§ **PROVIDED MATERIAL**:
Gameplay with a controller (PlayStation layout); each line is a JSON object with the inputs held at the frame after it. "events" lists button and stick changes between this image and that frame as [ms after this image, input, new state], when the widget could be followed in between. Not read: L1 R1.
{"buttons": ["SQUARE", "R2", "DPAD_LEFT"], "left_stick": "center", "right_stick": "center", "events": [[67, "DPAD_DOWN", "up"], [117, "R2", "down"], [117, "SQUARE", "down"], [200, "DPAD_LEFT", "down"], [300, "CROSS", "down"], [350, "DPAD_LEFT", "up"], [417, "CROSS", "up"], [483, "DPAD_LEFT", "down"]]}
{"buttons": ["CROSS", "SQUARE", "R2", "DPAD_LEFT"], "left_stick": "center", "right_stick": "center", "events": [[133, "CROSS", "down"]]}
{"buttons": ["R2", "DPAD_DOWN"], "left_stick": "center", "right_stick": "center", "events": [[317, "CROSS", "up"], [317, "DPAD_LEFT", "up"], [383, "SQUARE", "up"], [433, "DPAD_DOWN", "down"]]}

§ **WORK ORDER**: Determine the number of lines above holding the string "CROSS". Reply with it and nothing more.

§ **TASK SOLUTION**: 3